Auteur : John Le Carré
Éditions : Éditions du Seuil
Paru le : 07 octobre 2022
240 pages
Thème : Polar
disponible sur le site de l'éditeur
et sur Amazon
J'ai adoré !
Résumé
« Julian a volontairement troqué son job lucratif à la City contre une librairie dans une petite station balnéaire de la côte est anglaise. Mais à peine est-il installé qu’un visiteur surgi de nulle part vient bouleverser sa nouvelle vie : Edward, immigré polonais habitant la vaste demeure en bordure de la ville, semble en savoir beaucoup sur sa famille, et porter trop d’intérêt à a bonne marche de son entreprise.Lorsqu’une lettre parvient entre les mains d’un haut gradé des Services, l’avertissant qu’une taupe organiserait la fuite d’informations confidentielles, son enquête le conduit jusqu’à cette paisible localité du Norfolk.
Dans L’Espion qui aimait les livres, John le Carré révèle les affres et les doutes des agents secrets, dans l’exercice de leur fonction comme derrière des portes closes de leur foyer. Par-dessus tout, il dénonce comme jamais auparavant les faiblesses du Renseignement britannique. Un roman passionnant, point d’orgue d’une œuvre grandiose.
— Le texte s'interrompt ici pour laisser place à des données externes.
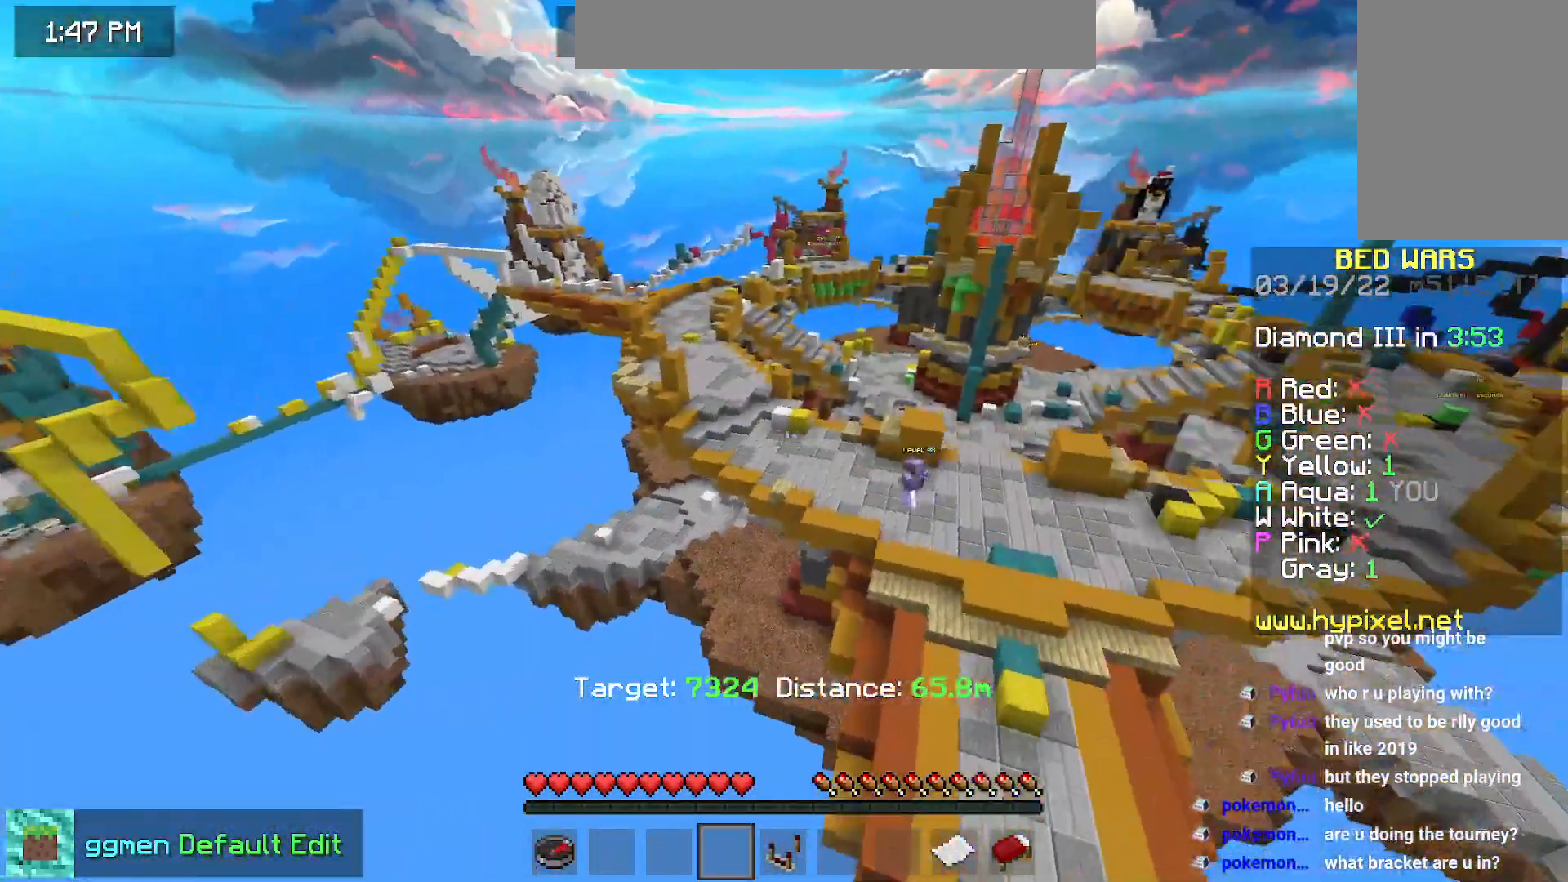
Gameplay with keyboard and mouse; each line is a JSON object with the keys and mouse buttons held at the frame after it. "events" lists presses ("down") and releases ("up") of "down", "left", "right", "space", "up", "mouse_left" and "mouse_right" between this image and that frame as [ms after this image, input, new state], when the widget could be followed in between. "mouse_left", "mouse_right" = the "left", "right" buttons of the "mouse" list. No other keys are recorded. Fast repeated clicks can show as one long hold. Mouse movement is not recorded.
{"keys": ["up"], "mouse": [], "events": [[117, "right", "up"]]}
« John le Carré n’a pas simplement écrit un roman palpitant, il nous a laissé un avertissement. »
The Washington Post. »
Ma chronique
Je remercie la masse critique de Babelio ainsi que les éditions du Seuil pour l'envoi de ce livre. C'est la première fois que je lis cet auteur et je dois admettre que je vais aller fouiner pour y découvrir ses autres titres. "L'espion qui aimait les livres" est son dernier, celui qu'il n'a pas vu paraitre. Cela fait bizarre de se dire qu'il ne l'a pas tenu en main et j'espère que de là où il est, il est fier de ce qu'il a accompli.
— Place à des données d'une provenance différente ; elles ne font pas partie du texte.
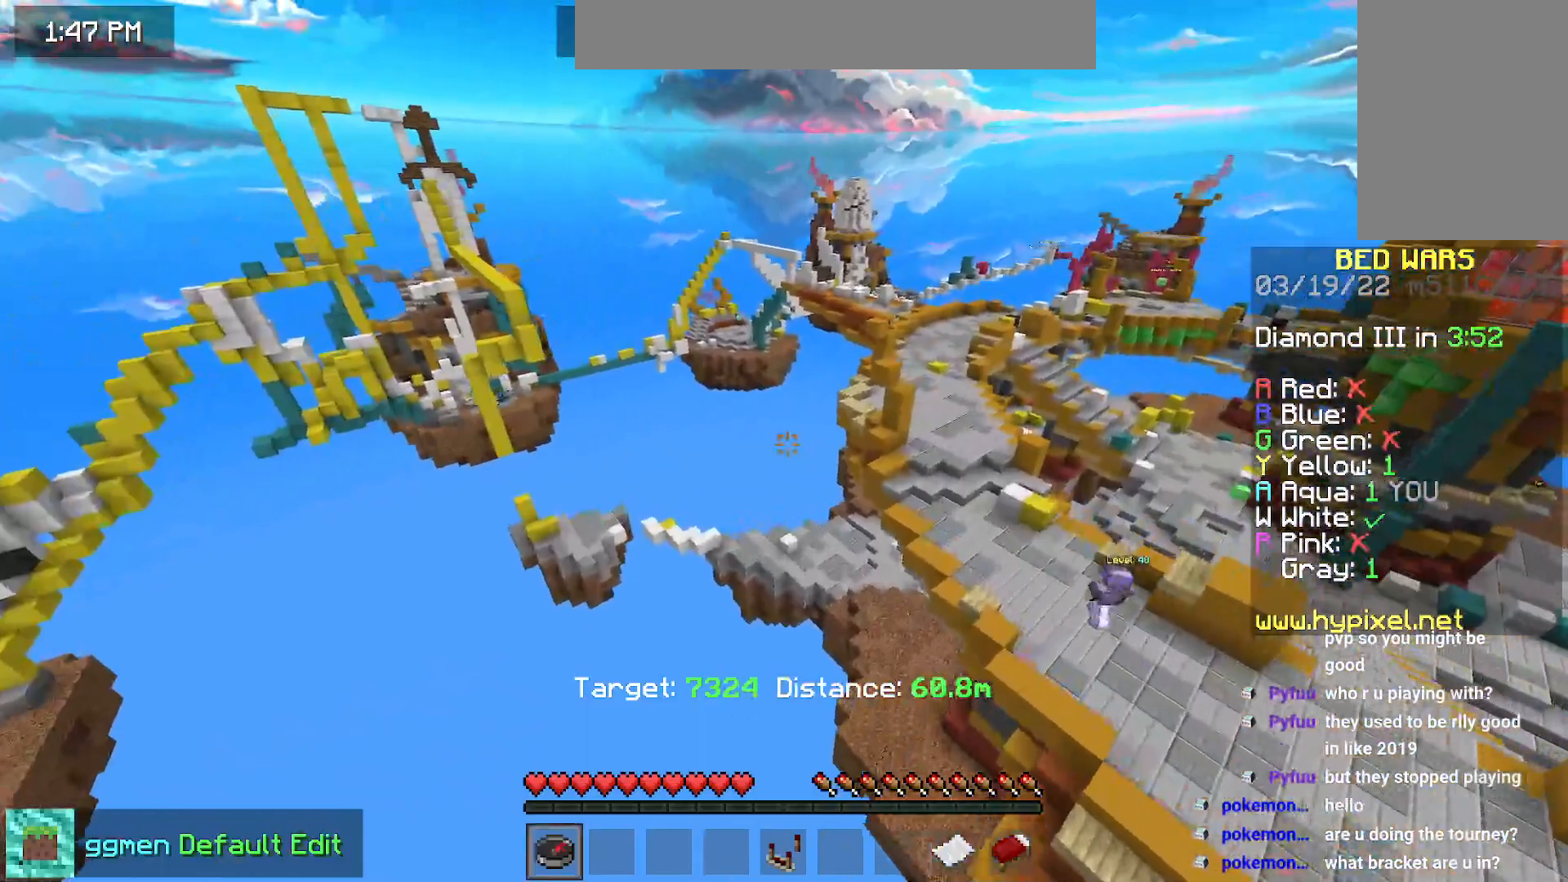
{"keys": ["up"], "mouse": [], "events": [[134, "mouse_right", "down"], [284, "mouse_right", "up"]]}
Nous suivons plusieurs personnages, certains sont des espions, d'autres non. La vie d'un tel personnage n'est pas de tout repos. Se souvenir de ce qui a été dis, fait, ne jamais se tromper, rester sur ses gardes, garder secret même envers sa famille, l'espionner au passage en cas de doute si le conjoint serait capable d'être également un espion d'un autre clan. Le passé d'un tel homme (ou femme) est tout sauf cousu de fil blanc. Les dossiers sont épais, les histoires terriblement crédibles de l'enfance, de l’adolescence, des petit(e)s ami(e)s... Tout y passe et parfois la vie de famille n'est qu'un leurre. Nous ne sommes pas totalement plongés aux côtés de ces hommes et femmes qui vivent tels des espions ou juste des compagnons qui savent ou non, mais ce n'est pas grave. Les émotions sont nombreuses et bien présentes, impossible de ne pas les ressentir. Nous sentons que ces personnages font de nombreux sacrifices pour un monde qu'ils veulent meilleur, pour une idéologie qui ne plaît pas à tout le monde. Et dès que le doute survient, c'est tout un monde qui se met en quête de savoir : Qui a fait quoi ? Qui a dis quoi ? Et à qui surtout ? Comment faire confiance ? Comment croire des mots de gens auquel on leur a menti toute leur vie ? De nombreuses questions se posent et le malaise s'installe lentement, mais surement.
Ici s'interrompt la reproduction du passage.